The highway system in Sao Paulo is so large that it has surpassed the number of toll roads in the United States, the world's second-largest economy. The state of Sao Paulo concentrates more than half of Brazil's toll roads, and new toll booths are created on average every 40 days.
Sao Paulo, the capital of the state, is an economic and tourism center in Brazil, which annually brings the city over 45,000 events. In fact, the city of Sao Paulo hosts more than 90,000 events each year, including concerts, sporting events, festivals, art exhibitions and other cultural events.
The region around the city of Sao Paulo is also one of the most popular tourist destinations in the country, with more than 1.5 million visitors per year. The country also has the second highest number of tourists per capita in Brazil, behind Rio de Janeiro, and the Rio Grande do Campos region, Brazil's second largest city, also hosts the world's largest tourist attractions, such as the Olympic Stadium, the World Trade Center and Rio de Janeiro International Airport, as well as many other major tourist attractions. Sao Paulo is also home to the Centro Nacional de Estadualidades, a UNESCO World Heritage Site, and is also the venue for many cultural and cultural events, festivals and events.
The people of this area are called Paulistanos, not to be confused with the Paulistas, who all come from the entire state of Sao Paulo.
To illustrate this, there are two football clubs in Brazil, Sao Paulo and Corinthians, which are worth billions. The state's largest club is Bebe, with a net worth of more than $1.5 billion, and the second largest in South America, behind Brazil's largest football club Real Madrid.
Sao Paulo is the main destination for business and tourists in Brazil and is home to some of the largest hotels and restaurants in the world, as well as a large number of hotels, restaurants and hotels. Sao Paulo will be connected to Rio de Janeiro in a few years, when the first phase of Brazil's first international airport, Rio Grande do Sul, will be completed. Bebe is Brazil's tallest building, including Mirante do Vale, at 1,000m (1,000ft) and the second tallest in South America after Rio.
But you will not be the only tourist interested in the history, culture, food and culture of Sao Paulo.
The unmistakable character of the state of Sao Paulo is its so-called "Brazilian scholar culture." The great strength of the consumer market lies in the cities and states inland. It has a diversified economy and has created innovations that help the rest of the country meet its own needs and requirements.
Sao Paulo is often compared to New York and Los Angeles and in basketball it is considered by Sao Paulo as one of the best basketball cities in the world and the second best in Brazil.

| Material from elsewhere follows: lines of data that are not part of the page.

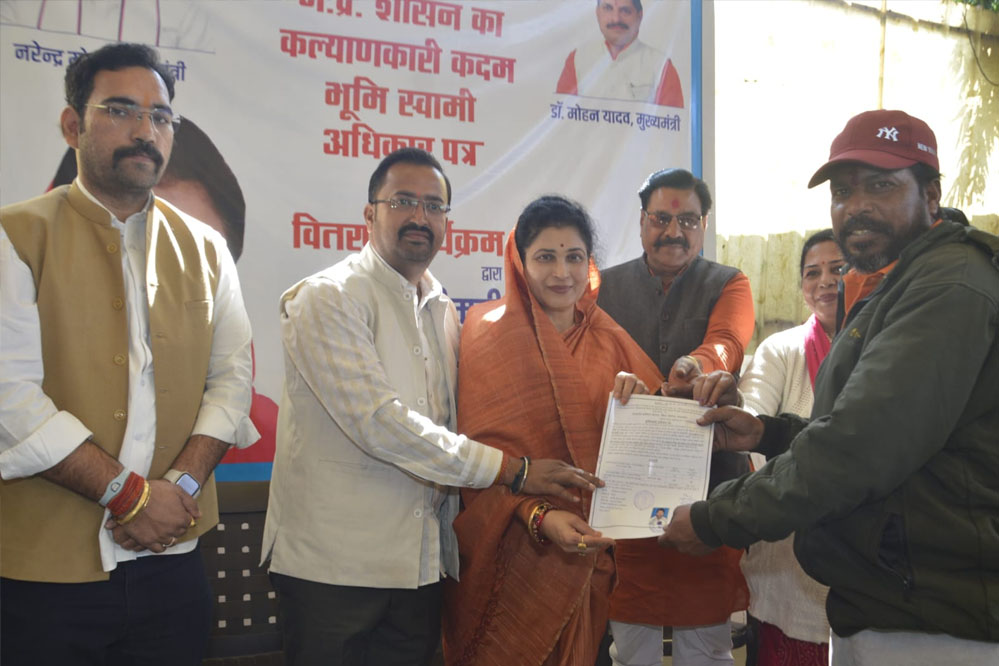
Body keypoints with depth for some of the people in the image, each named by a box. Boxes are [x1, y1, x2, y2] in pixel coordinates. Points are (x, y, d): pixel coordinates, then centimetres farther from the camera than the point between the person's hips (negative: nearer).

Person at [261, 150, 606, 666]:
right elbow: (377, 422, -20)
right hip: (334, 565, -6)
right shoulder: (328, 298, -10)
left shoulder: (443, 310, 14)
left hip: (422, 565, 6)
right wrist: (510, 469, -18)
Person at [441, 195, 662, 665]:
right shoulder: (490, 333, -6)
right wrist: (537, 515, -26)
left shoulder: (608, 340, 6)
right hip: (515, 558, -4)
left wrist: (641, 402, -16)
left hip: (591, 552, 4)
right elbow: (480, 453, -12)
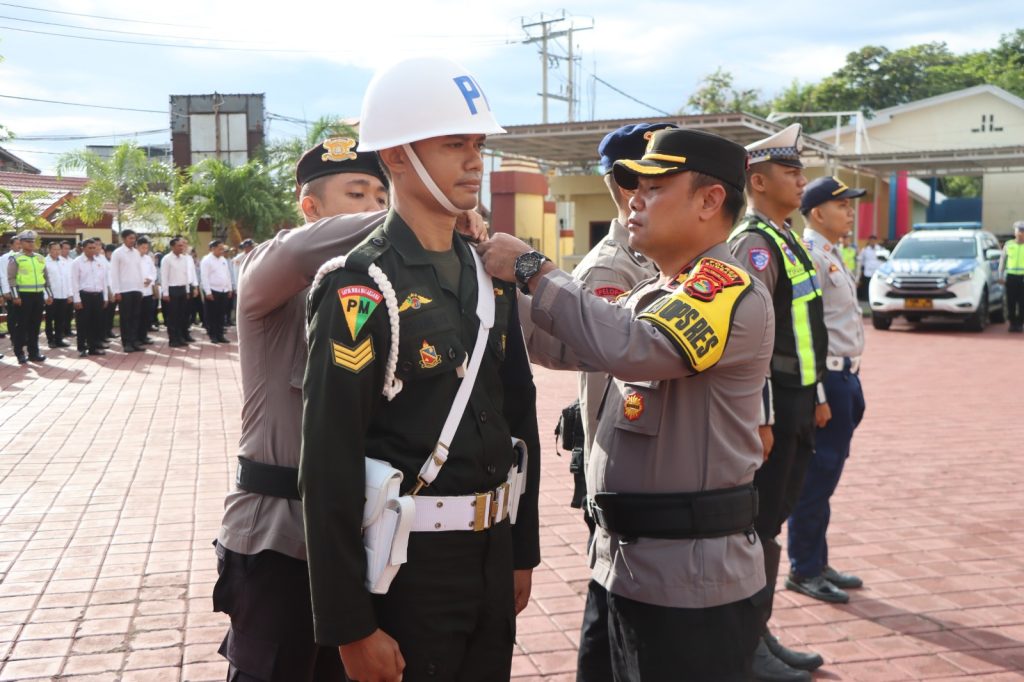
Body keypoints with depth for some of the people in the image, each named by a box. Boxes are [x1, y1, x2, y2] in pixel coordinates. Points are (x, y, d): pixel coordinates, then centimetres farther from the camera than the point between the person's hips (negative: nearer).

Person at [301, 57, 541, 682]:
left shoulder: (491, 275, 6)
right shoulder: (360, 288, -16)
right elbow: (330, 468, -18)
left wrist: (522, 551, 14)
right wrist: (351, 628, -17)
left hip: (492, 555, 7)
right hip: (407, 564, -6)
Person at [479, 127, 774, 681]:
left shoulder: (734, 293, -17)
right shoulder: (650, 294, 13)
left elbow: (627, 347, -32)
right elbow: (562, 345, 15)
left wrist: (532, 270, -21)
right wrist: (499, 274, 0)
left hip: (691, 577, -9)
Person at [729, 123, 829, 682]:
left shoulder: (786, 240, 16)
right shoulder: (755, 244, -15)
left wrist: (816, 395, 21)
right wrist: (761, 419, -23)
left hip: (795, 401, 10)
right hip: (771, 405, -10)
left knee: (772, 518, 16)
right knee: (760, 525, -1)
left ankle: (759, 632, 27)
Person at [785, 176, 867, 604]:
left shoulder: (832, 255, 16)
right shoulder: (809, 257, -15)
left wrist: (850, 384, 16)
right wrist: (816, 395, -23)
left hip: (844, 376, 10)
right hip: (827, 377, -10)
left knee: (826, 473, 15)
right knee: (818, 476, -2)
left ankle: (817, 563, 26)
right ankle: (803, 571, 10)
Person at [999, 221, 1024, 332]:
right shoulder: (1008, 245, 8)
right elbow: (1002, 260, 12)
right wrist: (1001, 276, 7)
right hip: (1011, 276, 1)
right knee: (1011, 302, 2)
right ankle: (1012, 322, 11)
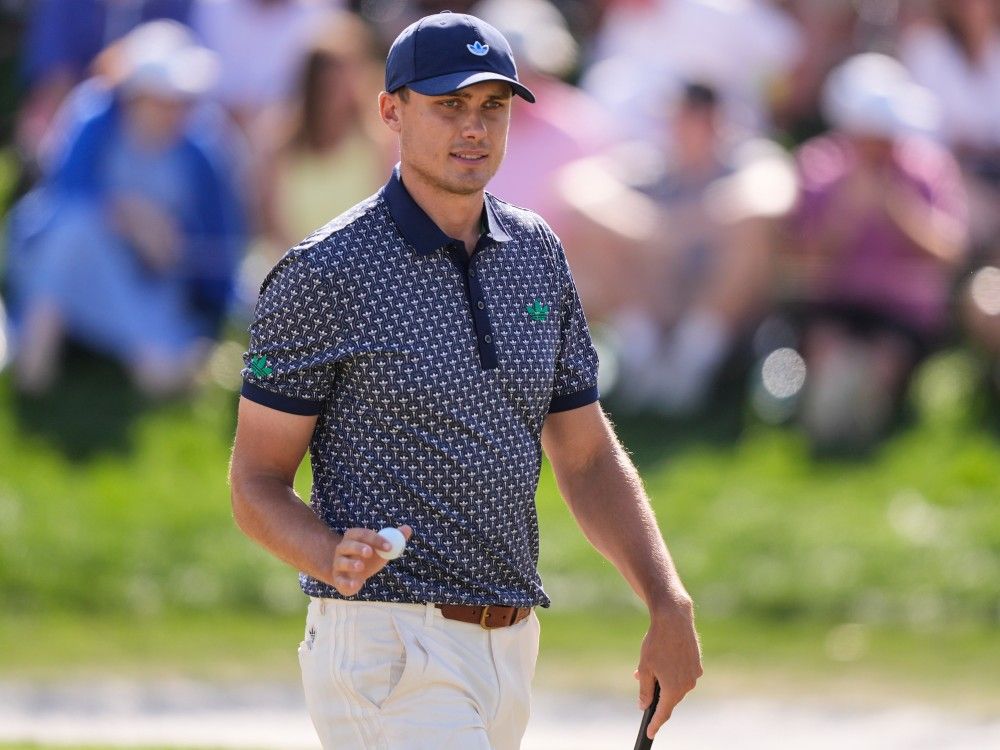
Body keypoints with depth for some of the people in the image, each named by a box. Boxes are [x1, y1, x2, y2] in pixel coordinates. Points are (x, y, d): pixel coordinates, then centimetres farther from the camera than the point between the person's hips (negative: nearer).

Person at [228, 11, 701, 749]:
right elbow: (257, 482, -6)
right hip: (386, 651, -7)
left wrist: (670, 606, 1)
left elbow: (587, 457, 15)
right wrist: (333, 558, -27)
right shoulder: (324, 273, -9)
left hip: (508, 653, 7)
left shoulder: (536, 253, 11)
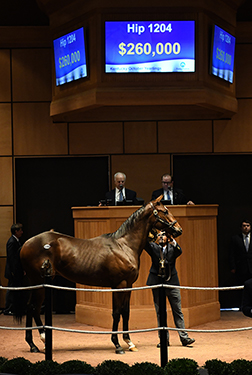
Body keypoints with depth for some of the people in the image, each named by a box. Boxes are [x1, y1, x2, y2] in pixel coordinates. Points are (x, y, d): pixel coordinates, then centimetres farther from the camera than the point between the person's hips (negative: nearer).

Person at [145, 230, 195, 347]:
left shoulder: (172, 248, 8)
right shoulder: (153, 247, 9)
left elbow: (179, 251, -13)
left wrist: (172, 241, -30)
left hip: (172, 284, 0)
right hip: (157, 283, 0)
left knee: (178, 311, 3)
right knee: (160, 312, 4)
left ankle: (184, 337, 5)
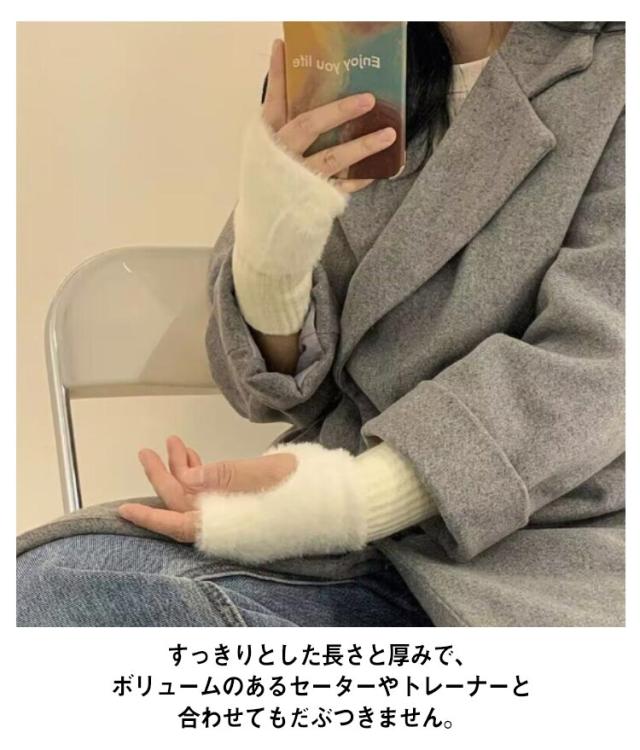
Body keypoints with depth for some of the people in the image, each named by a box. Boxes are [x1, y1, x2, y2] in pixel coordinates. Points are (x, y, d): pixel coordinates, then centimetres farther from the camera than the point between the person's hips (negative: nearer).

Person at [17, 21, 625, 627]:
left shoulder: (613, 69, 0)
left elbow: (593, 360, -11)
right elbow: (283, 387, 6)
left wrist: (360, 498, -22)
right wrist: (271, 246, -16)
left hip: (566, 539, -2)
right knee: (47, 587, -20)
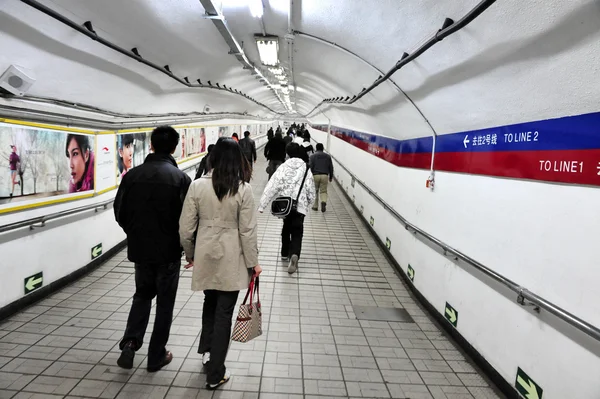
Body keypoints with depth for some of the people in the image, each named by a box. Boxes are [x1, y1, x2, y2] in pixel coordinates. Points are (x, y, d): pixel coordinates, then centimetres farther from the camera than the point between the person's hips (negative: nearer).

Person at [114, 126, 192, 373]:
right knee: (165, 303, 11)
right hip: (169, 250, -3)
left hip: (140, 248, 3)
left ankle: (130, 342, 8)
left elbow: (120, 212, 2)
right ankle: (157, 357, 19)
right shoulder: (180, 178, -13)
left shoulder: (133, 175, -4)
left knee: (142, 295, 23)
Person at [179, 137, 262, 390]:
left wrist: (190, 254, 14)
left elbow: (186, 227, -2)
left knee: (210, 302, 28)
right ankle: (215, 374, 19)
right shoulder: (243, 189, -12)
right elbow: (248, 230, -10)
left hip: (205, 256, 2)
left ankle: (206, 350, 35)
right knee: (224, 312, 9)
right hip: (231, 260, -2)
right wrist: (253, 262, 1)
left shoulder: (197, 186, -6)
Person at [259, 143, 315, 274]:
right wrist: (309, 201, 23)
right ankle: (294, 254, -24)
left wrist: (262, 205, -6)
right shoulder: (306, 169, -2)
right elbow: (310, 189, 3)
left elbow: (272, 186, -8)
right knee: (297, 232, 2)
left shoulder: (283, 167, -3)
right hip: (299, 205, -1)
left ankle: (285, 254, 34)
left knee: (286, 228, 23)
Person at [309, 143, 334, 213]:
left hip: (315, 175, -1)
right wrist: (331, 176, 19)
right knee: (323, 191, 8)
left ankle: (315, 206, 15)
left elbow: (310, 167, -4)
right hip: (325, 175, 1)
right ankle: (324, 201, -20)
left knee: (315, 191, 12)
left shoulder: (313, 156, 3)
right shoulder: (328, 156, 10)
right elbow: (331, 167, 10)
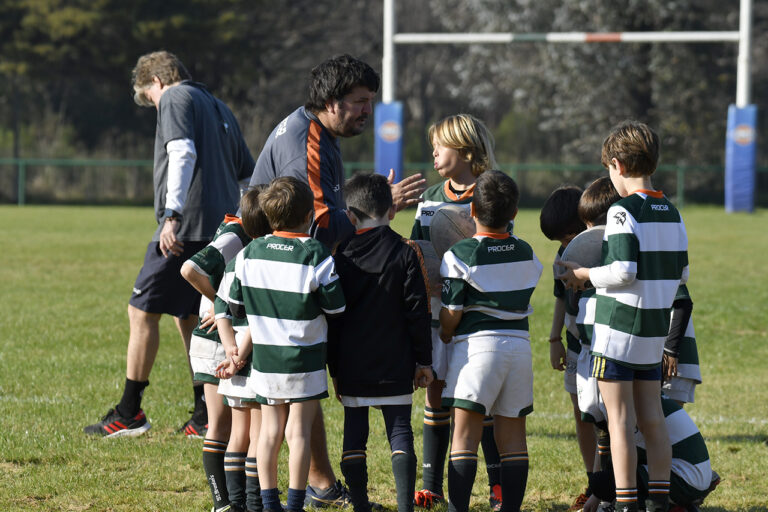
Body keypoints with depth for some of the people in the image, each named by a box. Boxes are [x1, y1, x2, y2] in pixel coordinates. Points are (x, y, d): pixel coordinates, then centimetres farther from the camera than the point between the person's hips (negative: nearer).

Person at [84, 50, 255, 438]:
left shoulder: (175, 98, -1)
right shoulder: (219, 108, 24)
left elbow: (183, 153, -19)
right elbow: (250, 176, 24)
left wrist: (172, 214, -26)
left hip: (186, 228, -8)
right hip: (221, 229, 8)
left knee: (142, 311, -2)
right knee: (189, 318, 14)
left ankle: (129, 413, -1)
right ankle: (206, 417, 10)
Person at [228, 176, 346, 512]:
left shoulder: (249, 254, -2)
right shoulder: (317, 257, -13)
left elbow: (236, 307, 5)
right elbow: (336, 309, -8)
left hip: (263, 357, 3)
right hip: (304, 359, -3)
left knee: (270, 430, 11)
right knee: (298, 431, 2)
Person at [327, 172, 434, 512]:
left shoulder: (341, 254, -1)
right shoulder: (406, 253, -5)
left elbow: (332, 316, 3)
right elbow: (417, 311, -4)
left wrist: (334, 369, 11)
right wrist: (423, 360, 5)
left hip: (351, 367, 1)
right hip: (395, 366, -1)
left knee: (354, 434, 8)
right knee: (399, 431, 2)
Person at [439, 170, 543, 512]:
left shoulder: (460, 255, -7)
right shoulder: (527, 254, 9)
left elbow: (451, 314, -6)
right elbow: (521, 300, 13)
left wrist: (444, 337, 13)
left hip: (477, 343, -5)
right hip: (519, 343, 5)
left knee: (465, 433, -5)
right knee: (512, 436, 9)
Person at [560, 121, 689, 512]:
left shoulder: (623, 210, -14)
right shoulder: (671, 213, 7)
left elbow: (623, 272, -21)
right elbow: (681, 273, 11)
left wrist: (585, 275, -6)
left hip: (619, 329, -7)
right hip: (655, 330, 7)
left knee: (620, 420, -3)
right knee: (652, 418, 12)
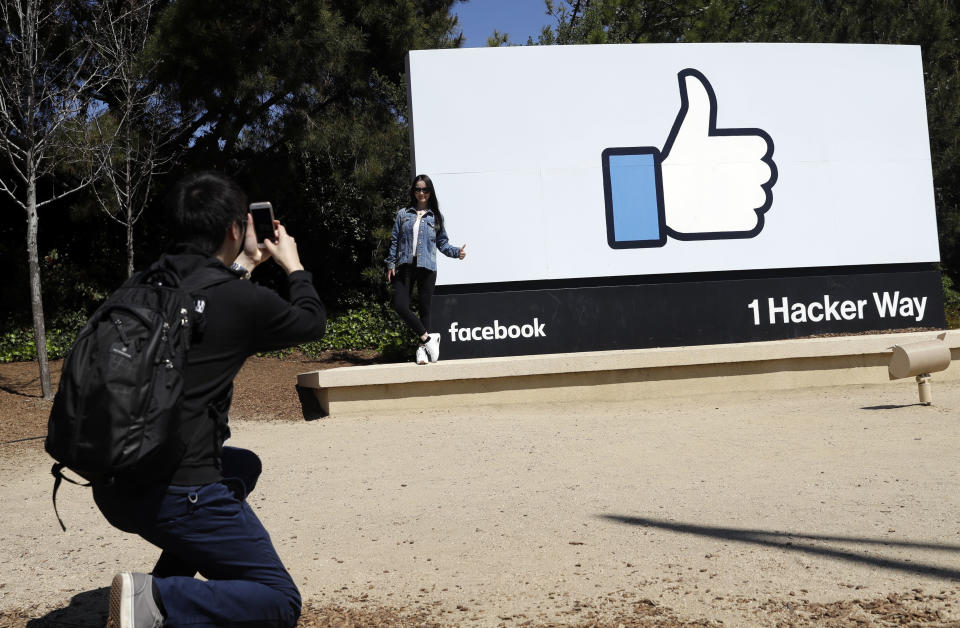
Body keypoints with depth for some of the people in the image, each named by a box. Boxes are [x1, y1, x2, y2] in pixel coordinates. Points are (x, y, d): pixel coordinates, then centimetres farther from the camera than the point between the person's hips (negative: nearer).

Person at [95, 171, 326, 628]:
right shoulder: (243, 300, -10)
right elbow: (312, 322, 11)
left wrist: (245, 264, 40)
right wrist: (293, 265, 28)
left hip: (114, 487, 8)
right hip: (175, 494, -8)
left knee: (243, 466, 34)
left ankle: (170, 586, 20)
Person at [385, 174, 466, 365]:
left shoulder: (436, 217, 10)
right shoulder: (403, 214, 12)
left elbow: (442, 243, 11)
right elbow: (394, 241, 13)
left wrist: (457, 252, -6)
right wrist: (391, 264, 6)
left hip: (427, 267, -1)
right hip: (405, 266, 1)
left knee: (425, 308, 1)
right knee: (400, 305, -13)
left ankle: (422, 348, 9)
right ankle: (428, 338, -4)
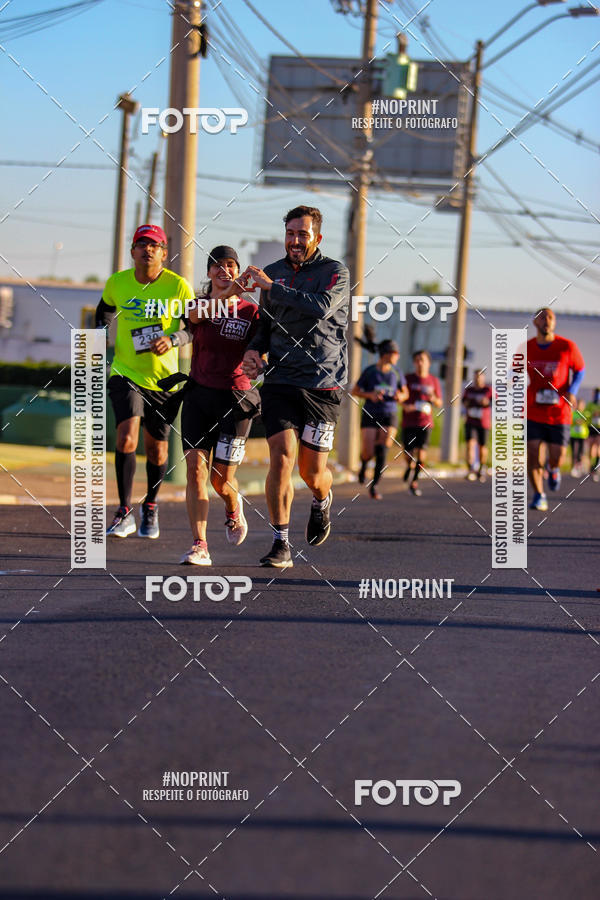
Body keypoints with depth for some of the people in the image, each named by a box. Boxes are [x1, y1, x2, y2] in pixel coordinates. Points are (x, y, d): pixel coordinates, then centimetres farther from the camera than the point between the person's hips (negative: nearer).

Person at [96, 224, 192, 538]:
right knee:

When Sao Paulo served as a focus of Brazil's industrialization in the early decades of the twentieth century, it closed the gap between Rio de Janeiro, which had been only a tenth the size a half-century earlier, and the city of Parana, which was originally part of the old province of Sao Paulo. The Paraiba Valley, which stretches from the Rio Grande do Norte to the south east of Rio, has a suitable soil and climate and therefore influenced the development of Parana, Paranas, the capital and after Rio also the second largest city in Brazil. In the 1920s, SaoPaulo was Brazil's second largest city, but shortly after the turn of the century, Rio de Janeiro was ten times the size.
Sao Paulo was well positioned - it could deliver coffee to the port of Santos as well as other parts of the country such as Parana, Paranas and Rio.
People from more than 70 different nationalities have emigrated to Brazil in the last century, from Santos to Sao Paulo. The city is famous for some of the most prestigious sporting events in the world, such as the FIFA World Cup and the Olympics, and locals take the game seriously. It is also incredibly diverse and has the largest population of any city in the country, with over 2.5 million inhabitants. It has one of the highest levels of education, health and education in Brazil, as well as a high level of tourism.
In the 1940s and 1950s, Sao Paulo became the center of a vast megacity and was aptly called the locomotive that pulled the rest of Brazil. In 1958, the state of Sao Paulo controlled 55 percent of Brazil's total industrial production, up from 17 percent in 1907. It is also home to some of the largest steel mills in the world with more than 1,000 factories and is embedded in South America's largest industrial complex, employing over 1.5 million people.